▶ [What to work on]:
Reproduce every line of the items below without changing a single character.
## begin Data for this exercise
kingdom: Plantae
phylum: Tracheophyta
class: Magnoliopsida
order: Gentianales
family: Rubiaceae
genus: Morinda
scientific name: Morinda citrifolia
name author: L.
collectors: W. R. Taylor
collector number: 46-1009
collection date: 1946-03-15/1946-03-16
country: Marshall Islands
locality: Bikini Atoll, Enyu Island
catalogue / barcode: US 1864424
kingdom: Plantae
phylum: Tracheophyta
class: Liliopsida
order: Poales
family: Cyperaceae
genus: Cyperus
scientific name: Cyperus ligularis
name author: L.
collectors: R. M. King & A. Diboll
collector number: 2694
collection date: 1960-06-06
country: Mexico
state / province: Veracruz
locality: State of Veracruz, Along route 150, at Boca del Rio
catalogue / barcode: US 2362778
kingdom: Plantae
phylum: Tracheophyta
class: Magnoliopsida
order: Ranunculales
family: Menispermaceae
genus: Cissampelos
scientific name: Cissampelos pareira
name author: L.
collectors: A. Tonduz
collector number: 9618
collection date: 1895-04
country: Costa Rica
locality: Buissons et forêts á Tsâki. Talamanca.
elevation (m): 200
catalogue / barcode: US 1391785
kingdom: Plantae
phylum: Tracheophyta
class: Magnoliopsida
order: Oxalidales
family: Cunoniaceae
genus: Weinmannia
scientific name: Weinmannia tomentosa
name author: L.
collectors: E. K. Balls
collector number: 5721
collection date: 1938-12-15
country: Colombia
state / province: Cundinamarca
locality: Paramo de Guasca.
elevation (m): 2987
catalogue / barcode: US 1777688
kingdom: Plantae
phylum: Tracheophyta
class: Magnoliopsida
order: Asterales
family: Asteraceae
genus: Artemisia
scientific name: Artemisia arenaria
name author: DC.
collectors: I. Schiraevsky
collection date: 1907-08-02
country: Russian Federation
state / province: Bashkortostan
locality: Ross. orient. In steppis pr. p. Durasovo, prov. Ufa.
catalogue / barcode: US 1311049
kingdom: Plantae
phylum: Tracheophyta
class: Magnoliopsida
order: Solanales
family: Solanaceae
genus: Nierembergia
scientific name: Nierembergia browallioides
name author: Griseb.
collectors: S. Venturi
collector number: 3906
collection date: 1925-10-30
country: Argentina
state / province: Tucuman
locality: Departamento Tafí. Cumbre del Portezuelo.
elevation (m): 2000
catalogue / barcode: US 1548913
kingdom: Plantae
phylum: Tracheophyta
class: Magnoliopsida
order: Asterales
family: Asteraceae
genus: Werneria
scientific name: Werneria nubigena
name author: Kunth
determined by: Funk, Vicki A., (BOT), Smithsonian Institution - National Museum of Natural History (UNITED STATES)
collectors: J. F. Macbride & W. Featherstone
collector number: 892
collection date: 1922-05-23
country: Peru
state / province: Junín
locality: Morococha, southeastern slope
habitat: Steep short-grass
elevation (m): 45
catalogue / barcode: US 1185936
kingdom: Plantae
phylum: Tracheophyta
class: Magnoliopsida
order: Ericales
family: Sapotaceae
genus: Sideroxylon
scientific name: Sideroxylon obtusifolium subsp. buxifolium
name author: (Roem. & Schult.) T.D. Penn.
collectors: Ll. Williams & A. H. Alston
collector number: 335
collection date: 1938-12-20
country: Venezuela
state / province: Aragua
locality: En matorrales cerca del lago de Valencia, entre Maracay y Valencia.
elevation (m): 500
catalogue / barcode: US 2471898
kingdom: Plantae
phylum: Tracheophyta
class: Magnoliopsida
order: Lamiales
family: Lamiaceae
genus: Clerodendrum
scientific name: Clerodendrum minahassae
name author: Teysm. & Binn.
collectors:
## end Data for this exercise
▶ [Result below]:
kingdom: Plantae
phylum: Tracheophyta
class: Magnoliopsida
order: Gentianales
family: Rubiaceae
genus: Morinda
scientific name: Morinda citrifolia
name author: L.
collectors: W. R. Taylor
collector number: 46-1009
collection date: 1946-03-15/1946-03-16
country: Marshall Islands
locality: Bikini Atoll, Enyu Island
catalogue / barcode: US 1864424
kingdom: Plantae
phylum: Tracheophyta
class: Liliopsida
order: Poales
family: Cyperaceae
genus: Cyperus
scientific name: Cyperus ligularis
name author: L.
collectors: R. M. King & A. Diboll
collector number: 2694
collection date: 1960-06-06
country: Mexico
state / province: Veracruz
locality: State of Veracruz, Along route 150, at Boca del Rio
catalogue / barcode: US 2362778
kingdom: Plantae
phylum: Tracheophyta
class: Magnoliopsida
order: Ranunculales
family: Menispermaceae
genus: Cissampelos
scientific name: Cissampelos pareira
name author: L.
collectors: A. Tonduz
collector number: 9618
collection date: 1895-04
country: Costa Rica
locality: Buissons et forêts á Tsâki. Talamanca.
elevation (m): 200
catalogue / barcode: US 1391785
kingdom: Plantae
phylum: Tracheophyta
class: Magnoliopsida
order: Oxalidales
family: Cunoniaceae
genus: Weinmannia
scientific name: Weinmannia tomentosa
name author: L.
collectors: E. K. Balls
collector number: 5721
collection date: 1938-12-15
country: Colombia
state / province: Cundinamarca
locality: Paramo de Guasca.
elevation (m): 2987
catalogue / barcode: US 1777688
kingdom: Plantae
phylum: Tracheophyta
class: Magnoliopsida
order: Asterales
family: Asteraceae
genus: Artemisia
scientific name: Artemisia arenaria
name author: DC.
collectors: I. Schiraevsky
collection date: 1907-08-02
country: Russian Federation
state / province: Bashkortostan
locality: Ross. orient. In steppis pr. p. Durasovo, prov. Ufa.
catalogue / barcode: US 1311049
kingdom: Plantae
phylum: Tracheophyta
class: Magnoliopsida
order: Solanales
family: Solanaceae
genus: Nierembergia
scientific name: Nierembergia browallioides
name author: Griseb.
collectors: S. Venturi
collector number: 3906
collection date: 1925-10-30
country: Argentina
state / province: Tucuman
locality: Departamento Tafí. Cumbre del Portezuelo.
elevation (m): 2000
catalogue / barcode: US 1548913
kingdom: Plantae
phylum: Tracheophyta
class: Magnoliopsida
order: Asterales
family: Asteraceae
genus: Werneria
scientific name: Werneria nubigena
name author: Kunth
determined by: Funk, Vicki A., (BOT), Smithsonian Institution - National Museum of Natural History (UNITED STATES)
collectors: J. F. Macbride & W. Featherstone
collector number: 892
collection date: 1922-05-23
country: Peru
state / province: Junín
locality: Morococha, southeastern slope
habitat: Steep short-grass
elevation (m): 45
catalogue / barcode: US 1185936
kingdom: Plantae
phylum: Tracheophyta
class: Magnoliopsida
order: Ericales
family: Sapotaceae
genus: Sideroxylon
scientific name: Sideroxylon obtusifolium subsp. buxifolium
name author: (Roem. & Schult.) T.D. Penn.
collectors: Ll. Williams & A. H. Alston
collector number: 335
collection date: 1938-12-20
country: Venezuela
state / province: Aragua
locality: En matorrales cerca del lago de Valencia, entre Maracay y Valencia.
elevation (m): 500
catalogue / barcode: US 2471898
kingdom: Plantae
phylum: Tracheophyta
class: Magnoliopsida
order: Lamiales
family: Lamiaceae
genus: Clerodendrum
scientific name: Clerodendrum minahassae
name author: Teysm. & Binn.
collectors:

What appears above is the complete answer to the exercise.